Sandia National Laboratories is a multimission laboratory managed and operated by National Technology & Engineering Solutions of Sandia, LLC, a wholly owned subsidiary of Honeywell International Inc., for the U.S. Department of Energy’s National Nuclear Security Administration under contract DE-NA0003525. This paper describes objective technical results and analysis. Any subjective views or opinions that might be expressed in the paper do not necessarily represent the views of the U.S. Department of Energy or the United States Government

References

Ceccon, F., Jalving, J., Haddad, J., Thebelt, A., Tsay, C., Laird, C. D., and Misener, R. (2022). “OMLT: Optimization & Machine Learning Toolkit.” Journal of Machine Learning Research, 23(349):1–8.

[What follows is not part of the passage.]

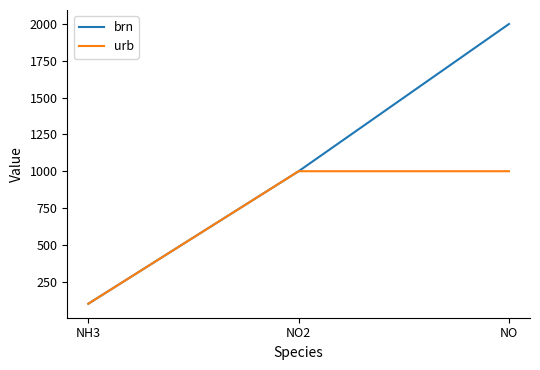

Where is brn nearest to the value 1050?

NO2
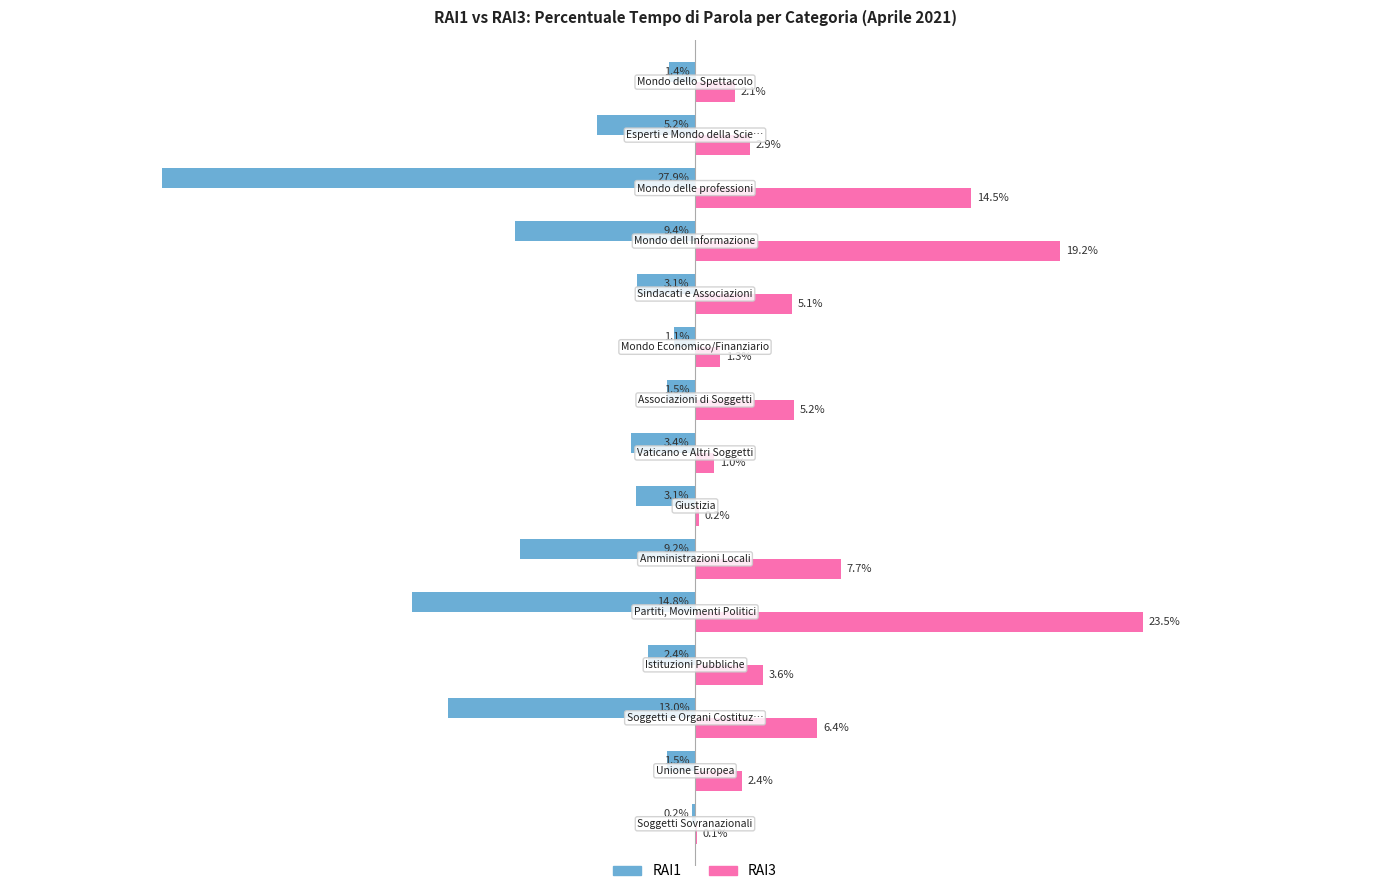

Which series has the largest total across all categories?

RAI3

Fischetti, M. and Jo, J. (2018). “Deep Neural Networks and Mixed Integer Linear Optimization.” Constraints, 23:296–309.

Mistry, M., Letsios, D., Krennrich, G., Lee, R. M., and Misener, R. (2021). “Mixed-integer Convex Nonlinear Optimization with Gradient-boosted Trees Embedded.” INFORMS Journal on Computing, 33:1103–1119.

Mišić, V. V. (2020). “Optimization of Tree Ensembles.” Operations Research, 68:1605–1624.

Stinchfield, G., Biegler, L. T., Eslick, J. C., Jacobson, C., Miller, D. C., Siirola, J. D., Zamarripa A., Zhang, C., Zhang, Q., and Laird, C. D. (2022). “Optimization-based Approaches for Design of Chemical Process Families Using ReLU Surrogates.” in proceedings of Foundations of Computer Aided Process Operations, Jan. 2023.

Swaney, R. E. and Grossmann, I. E. (1985). “An Index for Operational Flexibility in Chemical Process Design.” AIChE Journal, 31:621–630

Vielma, J. P., Ahmed, S., and Nemhauser, G. (2010). “Mixed-integer Models for Nonseparable Piecewise-linear Optimization: Unifying Framework and Extensions.” Operations Research, 58:303–315.